# FloGas - is it cheaper than Calor?



## Snelly (Aug 20, 2005)

Im sure someone told me that FloGas that I can get at my Shell petrol station is cheaper than Calor Gas bottles?? Anyone have any experience of this?


----------



## klubnomad (Mar 6, 2006)

Hi

Flogas is cheaper than Calor. However, although these retailers will exchange a flogas cylinder for a Calor one, you cant change a flogas for a calor one.

Dave

656


----------



## Snelly (Aug 20, 2005)

Is FloGas available all over the country??


----------



## geraldandannie (Jun 4, 2006)

When we first had our narrowboat, it had two Flogas bottles, but the difficulties of finding outlets (especially on the canals) meant we changed (i.e. bought) two Calor bottles.
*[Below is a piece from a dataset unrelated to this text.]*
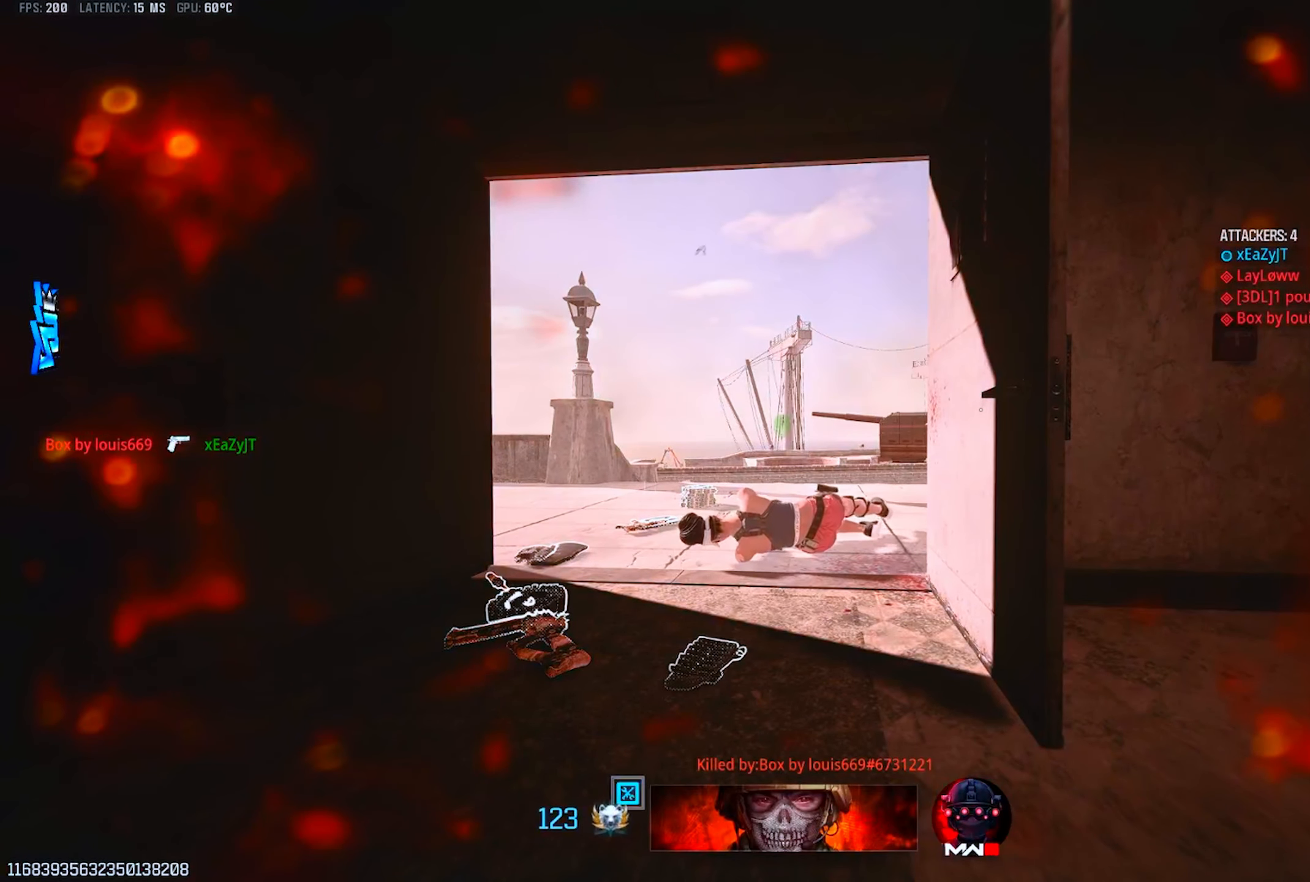
{"buttons": [], "left_stick": "center", "right_stick": "center", "events": [[33, "SQUARE", "down"], [133, "SQUARE", "up"], [217, "SQUARE", "down"], [284, "SQUARE", "up"], [384, "SQUARE", "down"], [434, "SQUARE", "up"]]}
The Calor ones we started using (12/13 kg) were a slightly different shape to the Flogas, and were larger in diameter, which meant the gas locker became a bit of a tight squeeze. Watch out for that if you change.

Gerald


----------



## 89539 (May 27, 2005)

If you order through their website, they'll deliver. Have used their home delivery twice and it has been great.

Pete


----------



## nigelcopp02 (3 mo ago)

89539 said:


> If you order through their website, they'll deliver. Have used their home delivery twice and it has been great. Pete


 Their drivers are poor ordered from them waited in all day phoned them later afternoon to be told they couldn’t park not even have the decency to phone me when you get artics parking with their hazard lights on and doing their deliveries don’t know why they want your phone number as they don’t call you


----------



## GMJ (Jun 24, 2014)

It may have got worse in 16 years Nige...since this thread was started  

Welcome btw


----------